Самолеты стали привычны при жизни моего поколения. Первый раз я летел с отцом из Москвы в Черновицы в 1954 году. В самолете было всего человек девять. При посадке в Киеве самолет вплотную подкатил к маленькому зданию аэровокзала, и навстречу вышел важный швейцар с золотыми галунами.

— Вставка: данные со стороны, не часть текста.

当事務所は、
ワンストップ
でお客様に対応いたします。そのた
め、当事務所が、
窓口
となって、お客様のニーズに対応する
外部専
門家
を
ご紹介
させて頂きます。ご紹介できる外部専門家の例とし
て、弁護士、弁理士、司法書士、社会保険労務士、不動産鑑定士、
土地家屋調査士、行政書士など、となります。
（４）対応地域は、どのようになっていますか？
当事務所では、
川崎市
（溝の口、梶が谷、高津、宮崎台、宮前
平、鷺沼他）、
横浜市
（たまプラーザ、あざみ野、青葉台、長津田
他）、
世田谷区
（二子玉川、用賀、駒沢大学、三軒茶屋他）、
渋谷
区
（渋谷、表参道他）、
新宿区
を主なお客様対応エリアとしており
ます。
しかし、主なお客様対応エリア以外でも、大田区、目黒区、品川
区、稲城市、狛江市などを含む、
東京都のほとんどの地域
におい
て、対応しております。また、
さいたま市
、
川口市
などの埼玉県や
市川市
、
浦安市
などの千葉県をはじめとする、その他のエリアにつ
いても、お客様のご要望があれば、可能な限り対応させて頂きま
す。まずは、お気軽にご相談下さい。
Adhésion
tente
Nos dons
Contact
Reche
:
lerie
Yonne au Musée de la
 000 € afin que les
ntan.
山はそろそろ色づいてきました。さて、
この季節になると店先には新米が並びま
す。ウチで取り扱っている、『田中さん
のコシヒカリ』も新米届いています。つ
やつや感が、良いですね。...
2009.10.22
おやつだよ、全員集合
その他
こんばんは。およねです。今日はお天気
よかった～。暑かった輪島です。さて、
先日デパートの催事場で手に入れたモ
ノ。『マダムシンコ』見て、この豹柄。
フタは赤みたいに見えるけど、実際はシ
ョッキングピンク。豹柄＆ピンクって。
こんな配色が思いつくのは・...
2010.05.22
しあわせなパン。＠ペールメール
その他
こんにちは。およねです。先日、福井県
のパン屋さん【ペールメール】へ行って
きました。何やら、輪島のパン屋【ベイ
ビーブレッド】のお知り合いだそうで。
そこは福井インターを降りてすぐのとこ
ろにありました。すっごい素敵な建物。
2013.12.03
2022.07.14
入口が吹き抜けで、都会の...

Не помню, была ли красная дорожка, но пассажиров встречали почтительно, как космонавтов.
Лет через десять, пользуясь «крыльями Аэрофлота» в своих многочисленных командировках, я побывал в самых отдаленных точках Советского Союза, на Севере и Востоке, и уже знал, что самолет — это не только рекламная улыбка стюардессы, но и ожидание летной погоды в течение нескольких суток на лавках (или под лавками) аэровокзалов в Хабаровске и Новосибирске, огромных, как массовые захоронения мамонтов, — и тем не менее, загуляв с ребятами в Центральном Доме литераторов, мы после полуночи кидались в такси и мчались во Внуково, где, сидя в ночном буфете — туда еще пускали всех, а не только интуристов, — пили стаканами грузинский коньяк три звездочки, слушали объявления по радио о прибытии (отбытии) рейса из Бухареста или в Томск и вместе с табачным дымом вдыхали полной грудью «романтику трудных дорог».